◆ **Assignment**: There is one span to output from the data below: the lines starting at the line with "返回 Provider 列表" and ending at the line with "used to be.". Output it exactly, ends included, nothing more.

◆ **Supplied records**:
━━━━━━━━━━━━━━━━━━━━━━━━━━━━━━
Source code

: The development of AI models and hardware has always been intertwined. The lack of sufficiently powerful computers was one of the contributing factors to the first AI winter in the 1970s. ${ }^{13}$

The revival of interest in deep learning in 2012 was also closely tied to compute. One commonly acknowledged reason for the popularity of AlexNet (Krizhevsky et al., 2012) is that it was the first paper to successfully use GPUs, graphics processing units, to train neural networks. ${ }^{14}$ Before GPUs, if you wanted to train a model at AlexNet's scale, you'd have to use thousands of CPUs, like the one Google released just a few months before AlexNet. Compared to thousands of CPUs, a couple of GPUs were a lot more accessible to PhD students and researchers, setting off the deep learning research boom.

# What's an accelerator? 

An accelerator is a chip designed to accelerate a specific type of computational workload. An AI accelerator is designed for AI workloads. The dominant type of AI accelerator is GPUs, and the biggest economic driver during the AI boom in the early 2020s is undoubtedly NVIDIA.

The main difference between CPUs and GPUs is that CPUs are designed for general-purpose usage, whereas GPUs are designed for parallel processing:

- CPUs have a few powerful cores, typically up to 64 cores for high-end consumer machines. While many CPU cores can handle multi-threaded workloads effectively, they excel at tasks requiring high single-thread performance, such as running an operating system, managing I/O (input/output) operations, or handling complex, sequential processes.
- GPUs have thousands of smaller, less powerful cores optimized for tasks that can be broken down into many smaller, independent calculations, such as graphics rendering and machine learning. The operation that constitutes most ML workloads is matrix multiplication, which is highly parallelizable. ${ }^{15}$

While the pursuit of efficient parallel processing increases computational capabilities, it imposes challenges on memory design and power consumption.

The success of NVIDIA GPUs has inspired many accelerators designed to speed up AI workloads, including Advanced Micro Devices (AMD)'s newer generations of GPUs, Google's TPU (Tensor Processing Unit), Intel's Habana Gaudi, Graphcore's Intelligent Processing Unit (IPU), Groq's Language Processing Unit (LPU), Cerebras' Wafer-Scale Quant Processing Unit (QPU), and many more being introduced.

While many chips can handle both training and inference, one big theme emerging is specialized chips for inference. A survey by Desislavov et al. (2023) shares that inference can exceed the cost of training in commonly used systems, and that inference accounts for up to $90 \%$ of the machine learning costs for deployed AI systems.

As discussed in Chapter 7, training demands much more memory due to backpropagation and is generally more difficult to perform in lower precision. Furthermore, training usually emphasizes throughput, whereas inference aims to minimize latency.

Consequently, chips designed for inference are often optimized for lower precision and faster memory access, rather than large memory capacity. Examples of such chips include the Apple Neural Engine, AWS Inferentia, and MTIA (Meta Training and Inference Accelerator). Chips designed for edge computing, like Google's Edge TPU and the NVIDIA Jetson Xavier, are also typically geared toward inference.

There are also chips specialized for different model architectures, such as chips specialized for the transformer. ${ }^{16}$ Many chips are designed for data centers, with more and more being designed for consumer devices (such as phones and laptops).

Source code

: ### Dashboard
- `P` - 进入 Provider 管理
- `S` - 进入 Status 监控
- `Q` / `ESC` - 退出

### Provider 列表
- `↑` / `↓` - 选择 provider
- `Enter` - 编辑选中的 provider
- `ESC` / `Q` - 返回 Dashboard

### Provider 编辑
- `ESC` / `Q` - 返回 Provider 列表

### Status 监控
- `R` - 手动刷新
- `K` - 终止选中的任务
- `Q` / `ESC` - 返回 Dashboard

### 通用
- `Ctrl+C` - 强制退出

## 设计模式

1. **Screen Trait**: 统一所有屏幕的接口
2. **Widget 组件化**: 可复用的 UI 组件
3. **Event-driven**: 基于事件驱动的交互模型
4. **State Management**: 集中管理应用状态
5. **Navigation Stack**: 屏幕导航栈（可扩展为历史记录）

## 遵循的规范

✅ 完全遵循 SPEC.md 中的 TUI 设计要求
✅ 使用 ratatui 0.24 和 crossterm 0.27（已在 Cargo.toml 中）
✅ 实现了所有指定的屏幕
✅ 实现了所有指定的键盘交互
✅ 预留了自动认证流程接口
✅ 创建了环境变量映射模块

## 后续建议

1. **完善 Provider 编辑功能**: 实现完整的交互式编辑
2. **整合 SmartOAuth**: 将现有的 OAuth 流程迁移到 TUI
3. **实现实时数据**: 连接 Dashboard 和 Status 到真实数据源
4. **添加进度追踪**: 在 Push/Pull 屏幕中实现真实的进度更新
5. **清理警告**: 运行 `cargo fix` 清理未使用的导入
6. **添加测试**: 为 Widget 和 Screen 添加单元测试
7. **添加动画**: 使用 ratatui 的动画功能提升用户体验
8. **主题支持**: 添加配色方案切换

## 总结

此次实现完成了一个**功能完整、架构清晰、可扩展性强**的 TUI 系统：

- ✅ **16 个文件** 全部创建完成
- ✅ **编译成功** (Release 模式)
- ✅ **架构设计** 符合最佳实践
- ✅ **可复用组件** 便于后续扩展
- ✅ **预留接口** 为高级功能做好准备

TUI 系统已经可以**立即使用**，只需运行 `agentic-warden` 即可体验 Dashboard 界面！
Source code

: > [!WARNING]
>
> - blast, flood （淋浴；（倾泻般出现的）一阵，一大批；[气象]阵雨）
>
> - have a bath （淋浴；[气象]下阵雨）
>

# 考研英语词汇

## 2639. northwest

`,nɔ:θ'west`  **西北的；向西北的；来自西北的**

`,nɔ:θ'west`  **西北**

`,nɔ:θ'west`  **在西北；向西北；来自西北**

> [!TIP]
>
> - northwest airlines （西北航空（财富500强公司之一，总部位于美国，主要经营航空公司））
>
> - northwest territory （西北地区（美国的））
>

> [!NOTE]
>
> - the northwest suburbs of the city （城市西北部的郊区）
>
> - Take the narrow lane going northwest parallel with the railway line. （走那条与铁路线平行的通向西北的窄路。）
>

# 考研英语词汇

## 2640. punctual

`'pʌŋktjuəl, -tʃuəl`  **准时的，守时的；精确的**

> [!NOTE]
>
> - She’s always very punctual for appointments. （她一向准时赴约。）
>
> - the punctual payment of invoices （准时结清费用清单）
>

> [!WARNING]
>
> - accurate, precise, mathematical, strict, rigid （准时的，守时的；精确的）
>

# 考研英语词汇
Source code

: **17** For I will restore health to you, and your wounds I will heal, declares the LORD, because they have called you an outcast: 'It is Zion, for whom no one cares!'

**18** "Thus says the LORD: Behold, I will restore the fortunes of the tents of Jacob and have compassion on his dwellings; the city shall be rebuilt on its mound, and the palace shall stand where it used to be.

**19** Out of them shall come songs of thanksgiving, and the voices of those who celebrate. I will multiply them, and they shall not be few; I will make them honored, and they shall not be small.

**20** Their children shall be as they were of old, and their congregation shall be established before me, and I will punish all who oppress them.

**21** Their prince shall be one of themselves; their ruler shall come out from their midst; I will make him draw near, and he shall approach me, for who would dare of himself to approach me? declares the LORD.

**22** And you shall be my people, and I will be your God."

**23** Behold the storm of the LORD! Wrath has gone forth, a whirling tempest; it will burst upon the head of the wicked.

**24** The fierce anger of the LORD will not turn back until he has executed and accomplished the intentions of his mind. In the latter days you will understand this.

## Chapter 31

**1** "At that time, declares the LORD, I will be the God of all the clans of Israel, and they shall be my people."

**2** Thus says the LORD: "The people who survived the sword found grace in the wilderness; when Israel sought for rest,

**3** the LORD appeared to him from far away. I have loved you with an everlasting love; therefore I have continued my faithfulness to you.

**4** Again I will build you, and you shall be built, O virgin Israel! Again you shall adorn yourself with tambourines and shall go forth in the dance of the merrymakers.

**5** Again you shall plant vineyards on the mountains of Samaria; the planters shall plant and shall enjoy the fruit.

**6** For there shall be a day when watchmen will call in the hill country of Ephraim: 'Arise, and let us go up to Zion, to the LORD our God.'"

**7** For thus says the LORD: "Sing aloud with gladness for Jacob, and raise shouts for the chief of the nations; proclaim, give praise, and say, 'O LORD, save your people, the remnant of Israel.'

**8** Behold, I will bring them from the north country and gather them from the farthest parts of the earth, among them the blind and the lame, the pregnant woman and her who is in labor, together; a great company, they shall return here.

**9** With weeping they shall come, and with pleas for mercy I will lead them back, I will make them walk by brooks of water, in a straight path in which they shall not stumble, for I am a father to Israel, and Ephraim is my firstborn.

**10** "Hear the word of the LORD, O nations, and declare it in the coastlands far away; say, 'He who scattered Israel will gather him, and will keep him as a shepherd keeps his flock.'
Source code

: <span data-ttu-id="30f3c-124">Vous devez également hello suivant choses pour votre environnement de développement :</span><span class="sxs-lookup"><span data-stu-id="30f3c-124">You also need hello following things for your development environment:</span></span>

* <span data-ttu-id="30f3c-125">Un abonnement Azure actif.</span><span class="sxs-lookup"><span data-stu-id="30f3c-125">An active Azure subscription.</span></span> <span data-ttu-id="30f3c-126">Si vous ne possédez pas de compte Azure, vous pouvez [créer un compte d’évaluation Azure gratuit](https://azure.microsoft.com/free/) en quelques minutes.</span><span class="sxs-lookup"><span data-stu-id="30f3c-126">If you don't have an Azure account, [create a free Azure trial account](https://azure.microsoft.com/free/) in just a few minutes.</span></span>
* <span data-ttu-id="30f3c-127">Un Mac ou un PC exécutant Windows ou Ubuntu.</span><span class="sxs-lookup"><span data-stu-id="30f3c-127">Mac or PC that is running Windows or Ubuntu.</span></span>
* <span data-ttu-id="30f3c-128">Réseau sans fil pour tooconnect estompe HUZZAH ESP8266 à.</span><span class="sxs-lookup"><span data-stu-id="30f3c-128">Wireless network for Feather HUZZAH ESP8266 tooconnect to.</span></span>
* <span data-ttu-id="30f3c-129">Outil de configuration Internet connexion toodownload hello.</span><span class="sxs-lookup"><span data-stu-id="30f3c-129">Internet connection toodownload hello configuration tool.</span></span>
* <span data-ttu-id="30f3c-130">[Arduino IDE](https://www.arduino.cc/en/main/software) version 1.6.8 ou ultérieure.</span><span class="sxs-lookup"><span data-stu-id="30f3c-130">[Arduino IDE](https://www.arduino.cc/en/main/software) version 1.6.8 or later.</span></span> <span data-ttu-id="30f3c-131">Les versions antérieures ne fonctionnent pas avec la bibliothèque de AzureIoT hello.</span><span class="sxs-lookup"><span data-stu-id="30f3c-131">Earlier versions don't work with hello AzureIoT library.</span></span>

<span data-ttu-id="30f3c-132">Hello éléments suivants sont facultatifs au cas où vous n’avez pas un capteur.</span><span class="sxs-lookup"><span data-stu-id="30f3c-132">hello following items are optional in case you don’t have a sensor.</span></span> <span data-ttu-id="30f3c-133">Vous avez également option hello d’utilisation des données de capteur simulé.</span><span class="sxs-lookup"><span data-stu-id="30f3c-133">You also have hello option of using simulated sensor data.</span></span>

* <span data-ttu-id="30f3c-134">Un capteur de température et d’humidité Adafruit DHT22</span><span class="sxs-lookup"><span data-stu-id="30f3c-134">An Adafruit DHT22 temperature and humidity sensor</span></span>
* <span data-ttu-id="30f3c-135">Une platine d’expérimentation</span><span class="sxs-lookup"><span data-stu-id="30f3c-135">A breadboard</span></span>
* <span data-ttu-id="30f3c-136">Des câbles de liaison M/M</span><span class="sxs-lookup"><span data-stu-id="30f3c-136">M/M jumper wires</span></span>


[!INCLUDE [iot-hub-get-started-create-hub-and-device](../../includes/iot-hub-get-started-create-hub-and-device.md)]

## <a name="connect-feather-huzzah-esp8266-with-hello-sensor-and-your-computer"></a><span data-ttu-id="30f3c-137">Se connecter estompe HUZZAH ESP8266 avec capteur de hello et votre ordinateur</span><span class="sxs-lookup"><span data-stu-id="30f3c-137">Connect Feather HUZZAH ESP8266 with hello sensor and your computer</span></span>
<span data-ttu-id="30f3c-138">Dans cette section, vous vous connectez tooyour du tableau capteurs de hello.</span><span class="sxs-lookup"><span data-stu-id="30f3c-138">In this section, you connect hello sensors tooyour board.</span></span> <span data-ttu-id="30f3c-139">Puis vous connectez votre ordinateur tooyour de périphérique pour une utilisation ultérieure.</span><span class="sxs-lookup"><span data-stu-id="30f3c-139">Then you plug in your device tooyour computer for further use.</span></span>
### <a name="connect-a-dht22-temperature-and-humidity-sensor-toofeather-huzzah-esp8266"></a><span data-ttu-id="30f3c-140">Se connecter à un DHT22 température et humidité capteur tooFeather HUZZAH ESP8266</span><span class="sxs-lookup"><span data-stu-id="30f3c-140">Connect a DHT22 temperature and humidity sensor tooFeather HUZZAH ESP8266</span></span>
━━━━━━━━━━━━━━━━━━━━━━━━━━━━━━
◆ **Exercise solution**:
- `ESC` / `Q` - 返回 Provider 列表

### Status 监控
- `R` - 手动刷新
- `K` - 终止选中的任务
- `Q` / `ESC` - 返回 Dashboard

### 通用
- `Ctrl+C` - 强制退出

## 设计模式

1. **Screen Trait**: 统一所有屏幕的接口
2. **Widget 组件化**: 可复用的 UI 组件
3. **Event-driven**: 基于事件驱动的交互模型
4. **State Management**: 集中管理应用状态
5. **Navigation Stack**: 屏幕导航栈（可扩展为历史记录）

## 遵循的规范

✅ 完全遵循 SPEC.md 中的 TUI 设计要求
✅ 使用 ratatui 0.24 和 crossterm 0.27（已在 Cargo.toml 中）
✅ 实现了所有指定的屏幕
✅ 实现了所有指定的键盘交互
✅ 预留了自动认证流程接口
✅ 创建了环境变量映射模块

## 后续建议

1. **完善 Provider 编辑功能**: 实现完整的交互式编辑
2. **整合 SmartOAuth**: 将现有的 OAuth 流程迁移到 TUI
3. **实现实时数据**: 连接 Dashboard 和 Status 到真实数据源
4. **添加进度追踪**: 在 Push/Pull 屏幕中实现真实的进度更新
5. **清理警告**: 运行 `cargo fix` 清理未使用的导入
6. **添加测试**: 为 Widget 和 Screen 添加单元测试
7. **添加动画**: 使用 ratatui 的动画功能提升用户体验
8. **主题支持**: 添加配色方案切换

## 总结

此次实现完成了一个**功能完整、架构清晰、可扩展性强**的 TUI 系统：

- ✅ **16 个文件** 全部创建完成
- ✅ **编译成功** (Release 模式)
- ✅ **架构设计** 符合最佳实践
- ✅ **可复用组件** 便于后续扩展
- ✅ **预留接口** 为高级功能做好准备

TUI 系统已经可以**立即使用**，只需运行 `agentic-warden` 即可体验 Dashboard 界面！
Source code

: > [!WARNING]
>
> - blast, flood （淋浴；（倾泻般出现的）一阵，一大批；[气象]阵雨）
>
> - have a bath （淋浴；[气象]下阵雨）
>

# 考研英语词汇

## 2639. northwest

`,nɔ:θ'west`  **西北的；向西北的；来自西北的**

`,nɔ:θ'west`  **西北**

`,nɔ:θ'west`  **在西北；向西北；来自西北**

> [!TIP]
>
> - northwest airlines （西北航空（财富500强公司之一，总部位于美国，主要经营航空公司））
>
> - northwest territory （西北地区（美国的））
>

> [!NOTE]
>
> - the northwest suburbs of the city （城市西北部的郊区）
>
> - Take the narrow lane going northwest parallel with the railway line. （走那条与铁路线平行的通向西北的窄路。）
>

# 考研英语词汇

## 2640. punctual

`'pʌŋktjuəl, -tʃuəl`  **准时的，守时的；精确的**

> [!NOTE]
>
> - She’s always very punctual for appointments. （她一向准时赴约。）
>
> - the punctual payment of invoices （准时结清费用清单）
>

> [!WARNING]
>
> - accurate, precise, mathematical, strict, rigid （准时的，守时的；精确的）
>

# 考研英语词汇
Source code

: **17** For I will restore health to you, and your wounds I will heal, declares the LORD, because they have called you an outcast: 'It is Zion, for whom no one cares!'

**18** "Thus says the LORD: Behold, I will restore the fortunes of the tents of Jacob and have compassion on his dwellings; the city shall be rebuilt on its mound, and the palace shall stand where it used to be.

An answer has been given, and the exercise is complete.